Solution: I mark all adjacent regions visible. No big deal. It’s only a few dozen objects. Doing the math to truly sort this stuff out wouldn’t be worth it. I doubt I could even measure the performance improvement from a dozen stragglers.
3) I’m drawing a lot of extra buildings. As soon as the corner of a region enters view, everything in that region gets drawn. I can make the regions smaller, and thus more accurate. This would cull out a lot of stuff that’s still way out of view, at the expense of giving me more angle checks to perform. Right now the world is divided into a grid of 16×16 regions, for a total of 256. If I made the world (say) 32×32 regions, I’d have 1,024 checks to do. I’d have twice the accuracy at the expense of doing four times as many calculations. I could also move to a 8×8 grid and do one-fourth of the calculations, at the expense of having even more overdraw. Hm.

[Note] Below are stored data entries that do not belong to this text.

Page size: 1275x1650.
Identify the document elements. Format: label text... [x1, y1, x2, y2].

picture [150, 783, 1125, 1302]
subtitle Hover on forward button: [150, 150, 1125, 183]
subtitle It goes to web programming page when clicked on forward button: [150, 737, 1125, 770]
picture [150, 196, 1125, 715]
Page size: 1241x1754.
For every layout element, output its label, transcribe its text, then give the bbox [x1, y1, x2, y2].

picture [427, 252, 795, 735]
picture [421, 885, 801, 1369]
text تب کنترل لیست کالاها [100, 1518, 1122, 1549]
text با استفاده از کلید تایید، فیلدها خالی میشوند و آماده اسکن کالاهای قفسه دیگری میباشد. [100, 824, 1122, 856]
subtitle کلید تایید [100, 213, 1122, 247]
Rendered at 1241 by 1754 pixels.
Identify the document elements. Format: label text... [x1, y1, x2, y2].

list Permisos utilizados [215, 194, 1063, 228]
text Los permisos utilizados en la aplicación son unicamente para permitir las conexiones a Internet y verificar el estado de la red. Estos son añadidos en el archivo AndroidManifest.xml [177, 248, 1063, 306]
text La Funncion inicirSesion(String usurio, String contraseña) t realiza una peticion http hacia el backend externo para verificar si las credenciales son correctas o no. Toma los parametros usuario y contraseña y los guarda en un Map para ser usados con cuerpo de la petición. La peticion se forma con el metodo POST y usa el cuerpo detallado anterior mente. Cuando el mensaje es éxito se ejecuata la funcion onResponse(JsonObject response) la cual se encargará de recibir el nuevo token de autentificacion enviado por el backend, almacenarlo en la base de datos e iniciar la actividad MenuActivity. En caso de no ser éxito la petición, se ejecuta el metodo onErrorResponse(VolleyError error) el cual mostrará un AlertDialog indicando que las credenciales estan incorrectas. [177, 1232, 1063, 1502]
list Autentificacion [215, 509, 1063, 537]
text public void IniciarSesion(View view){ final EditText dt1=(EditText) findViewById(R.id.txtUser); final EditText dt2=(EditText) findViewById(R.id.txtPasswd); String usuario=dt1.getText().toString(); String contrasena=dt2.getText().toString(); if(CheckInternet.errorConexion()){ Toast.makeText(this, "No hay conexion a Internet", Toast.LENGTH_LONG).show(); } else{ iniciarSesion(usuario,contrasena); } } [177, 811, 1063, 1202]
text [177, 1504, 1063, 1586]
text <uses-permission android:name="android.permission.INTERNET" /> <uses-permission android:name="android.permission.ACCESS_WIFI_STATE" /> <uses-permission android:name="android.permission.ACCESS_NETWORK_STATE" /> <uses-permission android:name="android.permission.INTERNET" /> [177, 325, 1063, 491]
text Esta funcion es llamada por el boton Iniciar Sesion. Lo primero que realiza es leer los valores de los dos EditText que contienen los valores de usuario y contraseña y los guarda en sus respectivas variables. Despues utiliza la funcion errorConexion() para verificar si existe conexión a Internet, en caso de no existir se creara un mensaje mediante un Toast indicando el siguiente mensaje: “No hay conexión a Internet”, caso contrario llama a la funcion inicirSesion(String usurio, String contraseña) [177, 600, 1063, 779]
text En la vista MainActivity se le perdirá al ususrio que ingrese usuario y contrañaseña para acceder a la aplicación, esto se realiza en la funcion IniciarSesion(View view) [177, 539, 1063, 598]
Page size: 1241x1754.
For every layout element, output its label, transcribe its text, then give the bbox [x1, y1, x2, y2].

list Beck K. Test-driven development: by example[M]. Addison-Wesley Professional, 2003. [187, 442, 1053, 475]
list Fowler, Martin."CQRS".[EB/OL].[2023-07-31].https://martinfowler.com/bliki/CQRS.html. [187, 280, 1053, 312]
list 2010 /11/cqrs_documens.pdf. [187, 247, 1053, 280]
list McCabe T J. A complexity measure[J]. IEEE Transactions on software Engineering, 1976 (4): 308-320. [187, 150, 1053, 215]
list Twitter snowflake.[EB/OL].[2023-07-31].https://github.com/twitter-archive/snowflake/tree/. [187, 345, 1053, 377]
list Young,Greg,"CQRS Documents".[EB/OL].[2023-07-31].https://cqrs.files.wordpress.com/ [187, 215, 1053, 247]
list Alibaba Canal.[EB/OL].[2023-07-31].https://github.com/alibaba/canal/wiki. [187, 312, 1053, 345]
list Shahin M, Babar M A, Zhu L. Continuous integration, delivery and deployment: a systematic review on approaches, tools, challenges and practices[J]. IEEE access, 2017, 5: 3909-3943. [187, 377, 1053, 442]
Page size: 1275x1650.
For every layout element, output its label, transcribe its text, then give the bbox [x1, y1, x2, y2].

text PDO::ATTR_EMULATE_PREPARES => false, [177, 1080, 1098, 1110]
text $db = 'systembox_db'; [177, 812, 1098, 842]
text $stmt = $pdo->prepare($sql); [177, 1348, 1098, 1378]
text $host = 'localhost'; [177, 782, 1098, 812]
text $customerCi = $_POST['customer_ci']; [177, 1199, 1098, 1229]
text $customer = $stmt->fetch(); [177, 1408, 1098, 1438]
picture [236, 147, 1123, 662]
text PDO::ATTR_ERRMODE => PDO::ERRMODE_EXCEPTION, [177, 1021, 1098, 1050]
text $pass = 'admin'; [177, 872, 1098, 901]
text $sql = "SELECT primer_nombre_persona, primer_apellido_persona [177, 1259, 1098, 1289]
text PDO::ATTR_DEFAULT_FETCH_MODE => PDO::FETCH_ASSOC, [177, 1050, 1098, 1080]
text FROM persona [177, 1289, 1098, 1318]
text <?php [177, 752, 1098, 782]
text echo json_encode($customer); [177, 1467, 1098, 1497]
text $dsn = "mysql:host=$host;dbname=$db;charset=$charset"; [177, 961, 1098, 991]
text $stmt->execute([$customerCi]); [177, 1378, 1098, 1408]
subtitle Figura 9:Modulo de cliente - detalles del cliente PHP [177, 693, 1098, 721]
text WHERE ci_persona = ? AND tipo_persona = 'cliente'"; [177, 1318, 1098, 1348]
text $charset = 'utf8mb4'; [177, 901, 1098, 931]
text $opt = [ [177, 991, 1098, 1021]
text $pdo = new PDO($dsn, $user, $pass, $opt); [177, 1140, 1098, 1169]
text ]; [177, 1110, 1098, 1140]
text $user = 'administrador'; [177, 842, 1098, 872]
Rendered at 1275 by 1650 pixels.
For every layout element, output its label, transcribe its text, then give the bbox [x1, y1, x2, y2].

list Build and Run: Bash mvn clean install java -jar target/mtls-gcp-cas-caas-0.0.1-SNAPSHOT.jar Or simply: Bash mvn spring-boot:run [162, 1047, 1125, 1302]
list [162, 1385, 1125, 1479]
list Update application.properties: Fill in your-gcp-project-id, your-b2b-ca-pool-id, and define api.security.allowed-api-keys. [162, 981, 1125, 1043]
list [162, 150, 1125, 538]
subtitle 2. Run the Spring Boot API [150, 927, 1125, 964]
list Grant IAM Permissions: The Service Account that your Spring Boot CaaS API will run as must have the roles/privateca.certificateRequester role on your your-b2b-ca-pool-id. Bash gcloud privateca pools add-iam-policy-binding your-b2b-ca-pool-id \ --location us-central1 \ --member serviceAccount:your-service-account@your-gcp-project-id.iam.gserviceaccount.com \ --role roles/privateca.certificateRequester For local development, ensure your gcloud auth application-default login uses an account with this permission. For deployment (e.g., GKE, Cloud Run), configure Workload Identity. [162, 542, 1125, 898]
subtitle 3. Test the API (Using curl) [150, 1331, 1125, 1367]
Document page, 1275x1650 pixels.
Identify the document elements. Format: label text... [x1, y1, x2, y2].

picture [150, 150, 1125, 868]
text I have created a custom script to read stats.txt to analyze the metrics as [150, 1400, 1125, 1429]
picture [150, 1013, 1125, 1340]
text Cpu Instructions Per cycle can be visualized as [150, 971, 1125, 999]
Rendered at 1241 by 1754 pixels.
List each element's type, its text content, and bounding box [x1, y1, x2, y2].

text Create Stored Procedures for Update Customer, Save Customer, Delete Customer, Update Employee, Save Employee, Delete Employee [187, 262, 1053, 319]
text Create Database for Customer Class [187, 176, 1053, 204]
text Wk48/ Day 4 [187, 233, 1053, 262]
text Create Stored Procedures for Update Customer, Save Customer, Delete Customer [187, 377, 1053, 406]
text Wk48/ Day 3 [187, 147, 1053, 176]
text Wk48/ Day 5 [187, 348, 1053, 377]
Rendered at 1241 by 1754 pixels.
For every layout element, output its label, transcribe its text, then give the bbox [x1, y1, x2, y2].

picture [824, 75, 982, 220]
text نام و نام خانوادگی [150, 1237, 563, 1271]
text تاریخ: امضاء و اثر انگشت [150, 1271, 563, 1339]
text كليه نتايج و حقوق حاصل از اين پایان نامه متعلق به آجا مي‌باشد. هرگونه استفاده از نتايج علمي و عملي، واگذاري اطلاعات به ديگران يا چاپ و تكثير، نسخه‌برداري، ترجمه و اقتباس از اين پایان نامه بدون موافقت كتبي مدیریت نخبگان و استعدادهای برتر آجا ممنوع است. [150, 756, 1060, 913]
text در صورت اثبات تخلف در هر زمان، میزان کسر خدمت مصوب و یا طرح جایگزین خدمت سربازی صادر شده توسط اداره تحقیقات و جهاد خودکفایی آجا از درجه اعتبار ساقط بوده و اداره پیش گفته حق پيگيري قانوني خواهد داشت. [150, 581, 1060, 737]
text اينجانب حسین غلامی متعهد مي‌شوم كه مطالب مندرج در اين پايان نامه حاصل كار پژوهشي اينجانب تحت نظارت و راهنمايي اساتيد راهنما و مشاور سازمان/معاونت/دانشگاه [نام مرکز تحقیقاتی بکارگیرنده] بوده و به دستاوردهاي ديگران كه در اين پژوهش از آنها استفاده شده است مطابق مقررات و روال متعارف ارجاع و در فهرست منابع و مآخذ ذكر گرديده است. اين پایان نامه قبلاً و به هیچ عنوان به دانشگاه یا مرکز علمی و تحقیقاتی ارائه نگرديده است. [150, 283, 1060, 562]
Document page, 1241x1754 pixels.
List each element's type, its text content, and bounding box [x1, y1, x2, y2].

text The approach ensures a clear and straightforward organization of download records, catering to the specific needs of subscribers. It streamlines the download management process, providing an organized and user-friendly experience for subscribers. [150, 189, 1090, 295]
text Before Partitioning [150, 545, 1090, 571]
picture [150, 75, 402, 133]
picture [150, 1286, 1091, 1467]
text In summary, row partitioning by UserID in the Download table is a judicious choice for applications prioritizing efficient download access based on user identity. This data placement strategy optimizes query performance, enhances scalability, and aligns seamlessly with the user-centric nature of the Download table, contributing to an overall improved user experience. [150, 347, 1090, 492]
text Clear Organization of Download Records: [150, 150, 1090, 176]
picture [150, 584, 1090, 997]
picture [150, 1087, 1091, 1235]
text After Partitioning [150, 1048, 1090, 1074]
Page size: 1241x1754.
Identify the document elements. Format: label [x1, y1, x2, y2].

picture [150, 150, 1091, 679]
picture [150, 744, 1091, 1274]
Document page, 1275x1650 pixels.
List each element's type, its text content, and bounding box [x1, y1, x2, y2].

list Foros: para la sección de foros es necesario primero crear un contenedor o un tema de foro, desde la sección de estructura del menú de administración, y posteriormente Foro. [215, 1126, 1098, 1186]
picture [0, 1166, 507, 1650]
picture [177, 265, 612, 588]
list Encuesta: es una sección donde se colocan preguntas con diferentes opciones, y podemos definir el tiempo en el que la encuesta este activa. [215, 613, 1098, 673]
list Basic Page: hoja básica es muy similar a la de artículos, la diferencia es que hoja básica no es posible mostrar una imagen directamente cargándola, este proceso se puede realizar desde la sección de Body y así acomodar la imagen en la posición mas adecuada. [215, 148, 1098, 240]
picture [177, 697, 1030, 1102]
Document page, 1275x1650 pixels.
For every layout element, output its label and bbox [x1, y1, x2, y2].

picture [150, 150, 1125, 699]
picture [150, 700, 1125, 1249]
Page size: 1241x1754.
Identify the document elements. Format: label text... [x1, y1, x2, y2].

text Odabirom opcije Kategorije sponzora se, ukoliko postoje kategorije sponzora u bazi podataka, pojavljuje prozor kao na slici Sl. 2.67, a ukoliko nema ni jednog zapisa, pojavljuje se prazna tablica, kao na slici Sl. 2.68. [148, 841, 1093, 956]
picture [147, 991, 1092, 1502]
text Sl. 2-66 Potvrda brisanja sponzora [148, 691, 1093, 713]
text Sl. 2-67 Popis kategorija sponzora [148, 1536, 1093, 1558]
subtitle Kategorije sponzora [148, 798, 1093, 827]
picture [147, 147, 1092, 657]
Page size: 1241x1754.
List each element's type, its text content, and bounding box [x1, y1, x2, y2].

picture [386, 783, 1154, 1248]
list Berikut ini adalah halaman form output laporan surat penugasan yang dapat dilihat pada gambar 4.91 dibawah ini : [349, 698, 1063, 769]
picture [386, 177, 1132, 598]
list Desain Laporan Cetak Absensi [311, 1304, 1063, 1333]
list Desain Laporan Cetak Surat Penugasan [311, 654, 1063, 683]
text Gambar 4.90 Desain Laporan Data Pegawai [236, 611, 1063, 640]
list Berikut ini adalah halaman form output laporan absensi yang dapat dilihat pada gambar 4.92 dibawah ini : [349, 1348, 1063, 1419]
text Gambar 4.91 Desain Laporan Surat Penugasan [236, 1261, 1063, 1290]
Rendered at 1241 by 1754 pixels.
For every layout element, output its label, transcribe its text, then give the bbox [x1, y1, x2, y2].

This is a fiendish one, because the sweet spot – the optimal spot – is somewhere in the middle. A 2×2 grid would be worthless and cull no objects. A 128×128 grid would require 16,384 angle checks, which is actually greater than the number of objects in the scene. That’s worse than doing the angle check on each and every building individually. I want the region size to be big enough that every region will contain more than one building, but not so big that I’ll be attempting to render a lot of off-to-the-side stuff. (Note also that this interacts with the texture-sorting I talked about last time. If I’m rendering by region, I can no longer render all of the same-textured objects together. Smaller regions mean more texture switching. Sorting them before each rendering pass would fix this by having the CPU spend a lot more effort in order to save the GPU a little effort, which is the very opposite of what I want to do.)
Solution: Lots of tests later, and it is apparent that my initial choice of a 16×16 grid was already the optimal one. There are reasons why the optimal setting might be different on a different machine. I must not think about this or it will drive me crazy.
So far, I’ve worked the framerate up to 130-ish. I’ve technically met my goal, although framerate is still under 100 when the bloom effect is turned on.
I’m sure I can do better than that. I still have another round of optimizations to make. Ideally, I’d like to get it working so that it’s running at over 100fps even when bloom is on. We’ll see how the next round of changes go.
I’m sure some people will notice that I re-worked the sky to be a single gradient, added some simple radio towers on top of buildings, and added some other bits of sparkle power. None of it is set in stone. These were just experimental visual changes I made over the weekend and not related to any of this optimization work. I’ll have time to fuss with that stuff once I have the rendering working smoothly.